Dewey Denning did his homework. Mr. Denning, former Dixie State College Student Association president, said he chose the Jon M. Huntsman School of Business for his graduate work, in part, because of all the positive things he heard about the school from other people.
He said the Huntsman School of Business seems to have a clear vision of what it wants to do.
"My impression is that the school, its faculty and programs are all about ensuring that students succeed," said Mr. Denning. "I wanted to come here and be a part of that."
Others did their research by coming to USU to see the campus for themselves.

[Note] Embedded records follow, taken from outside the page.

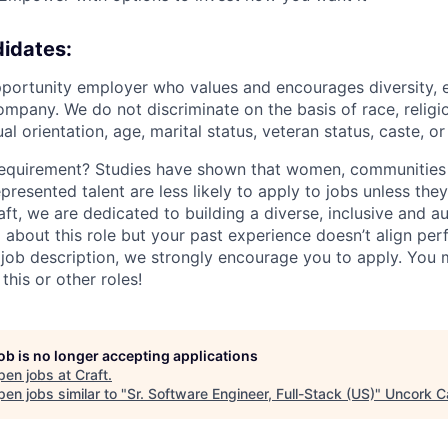
idates:
portunity employer who values and encourages diversity, 
mpany. We do not discriminate on the basis of race, religio
al orientation, age, marital status, veteran status, caste, or 
requirement? Studies have shown that women, communities 
epresented talent are less likely to apply to jobs unless the
raft, we are dedicated to building a diverse, inclusive and 
d about this role but your past experience doesn’t align per
e job description, we strongly encourage you to apply. You 
this or other roles!
job is no longer accepting applications
pen jobs at
Craft
.
en jobs similar to "
Sr. Software Engineer, Full-Stack (US)
"
Uncork Ca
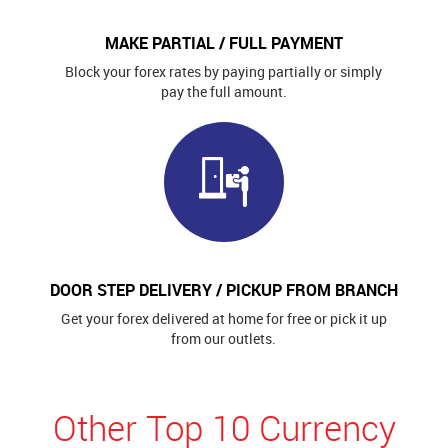
MAKE PARTIAL / FULL PAYMENT
Block your forex rates by paying partially or simply
pay the full amount.
DOOR STEP DELIVERY / PICKUP FROM BRANCH
Get your forex delivered at home for free or pick it up
from our outlets.
Other Top 10 Currency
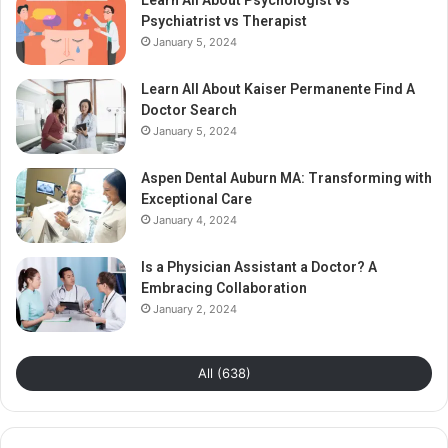
Learn All About Psychologist vs
Psychiatrist vs Therapist
January 5, 2024
Learn All About Kaiser Permanente Find A
Doctor Search
January 5, 2024
Aspen Dental Auburn MA: Transforming with
Exceptional Care
January 4, 2024
Is a Physician Assistant a Doctor? A
Embracing Collaboration
January 2, 2024
All (638)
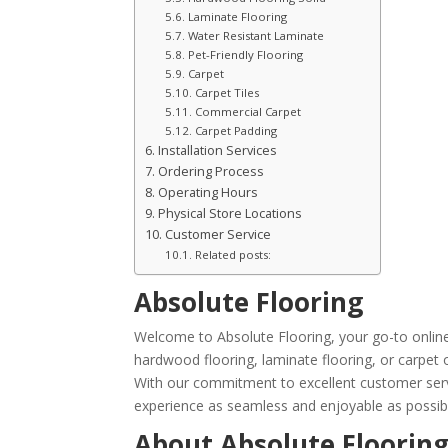
Laminate Flooring
Water Resistant Laminate
Pet-Friendly Flooring
Carpet
Carpet Tiles
Commercial Carpet
Carpet Padding
Installation Services
Ordering Process
Operating Hours
Physical Store Locations
Customer Service
Related posts:
Absolute Flooring
Welcome to Absolute Flooring, your go-to online r
hardwood flooring, laminate flooring, or carpet 
With our commitment to excellent customer servi
experience as seamless and enjoyable as possib
About Absolute Floorin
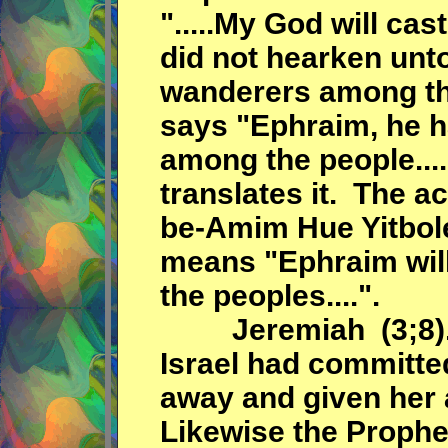
".....My God will ca
did not hearken unto
wanderers among the
says "Ephraim, he 
among the people....
translates it. The a
be-Amim Hue Yitbolel.
means "Ephraim wil
the peoples....".
Jeremiah (3;8). s
Israel had committed
away and given her a 
Likewise the Prophet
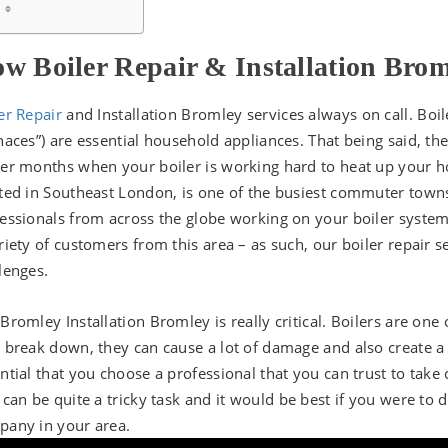
w Boiler Repair & Installation Bro
er Repair
and Installation Bromley services always on call. Boil
naces”) are essential household appliances. That being said, th
er months when your boiler is working hard to heat up your h
ted in Southeast London, is one of the busiest commuter towns
essionals from across the globe working on your boiler syste
riety of customers from this area – as such, our boiler repair se
lenges.
Bromley Installation Bromley is really critical. Boilers are on
 break down, they can cause a lot of damage and also create a
ntial that you choose a professional that you can trust to take 
 can be quite a tricky task and it would be best if you were to
any in your area.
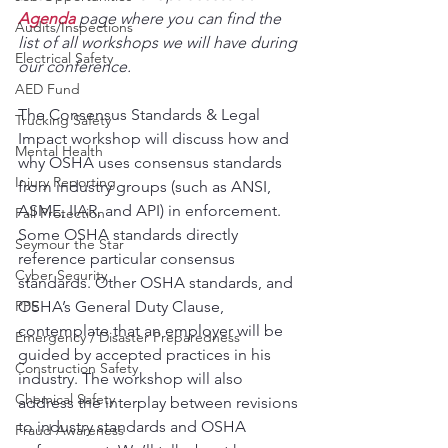
Agenda
 page where you can find the 
Audits/Inspections
list of all workshops we will have during 
Electrical Safety
our conference.
AED Fund
The Consensus Standards & Legal 
Trucking Safety
Impact workshop will discuss how and 
Mental Health
why OSHA uses consensus standards 
Injury Reporting
from industry groups (such as ANSI, 
ASME, IIAR, and API) in enforcement. 
Fall Protection
Some OSHA standards directly 
Seymour the Star
reference particular consensus 
Cyber Security
standards. Other OSHA standards, and 
PPE
OSHA’s General Duty Clause, 
contemplate that an employer will be 
Emergency / Disaster Preparedness
guided by accepted practices in his 
Construction Safety
industry. The workshop will also 
Chemical Safety
address the interplay between revisions 
to industry standards and OSHA 
Fraud Awareness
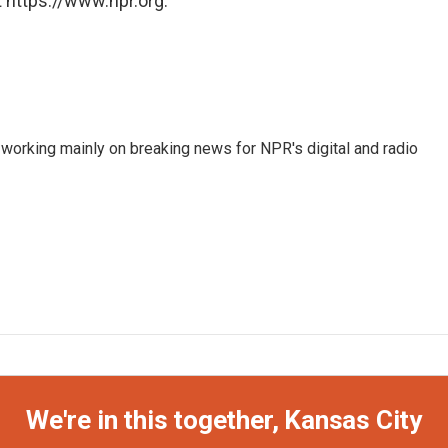
 https://www.npr.org.
 working mainly on breaking news for NPR's digital and radio
We're in this together, Kansas City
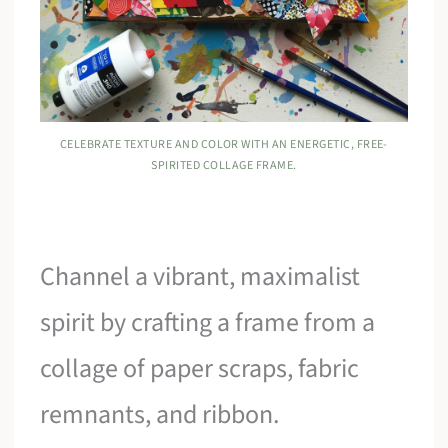
CELEBRATE TEXTURE AND COLOR WITH AN ENERGETIC, FREE-
SPIRITED COLLAGE FRAME.
Channel a vibrant, maximalist
spirit by crafting a frame from a
collage of paper scraps, fabric
remnants, and ribbon.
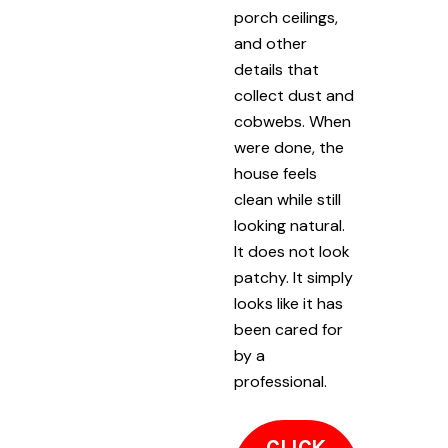
porch ceilings,
and other
details that
collect dust and
cobwebs. When
were done, the
house feels
clean while still
looking natural.
It does not look
patchy. It simply
looks like it has
been cared for
by a
professional.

Meagan Dent, a freshman from Hyde Park, Utah, said that she knew she wanted to come to Utah State and the Huntsman School of Business after she went on a field trip with her English 1010 class and toured the George S. Eccles Business Building.
"We went through all the buildings, and we came in here (the George S. Eccles Business Building) and it felt so clean and so nice and everybody was just so friendly that I thought, okay, I want to go to Utah State and major in business," said Ms. Dent.
The building has gone through more changes since Ms. Dent first visited USU. When students returned this fall, there were some new visual reminders of the school's theme, "Dare Mighty Things." The phrase comes from an oft-quoted speech given by President Theodore Roosevelt.
Vertical banners on the second floor feature faculty and students who exemplify the theme. Giant glass-mounted photos in the main stairwells also encourage students to take control of their education. New office space has been created on the first floor for experienced professionals called "career accelerators" who help Huntsman students prepare for the job market after graduation.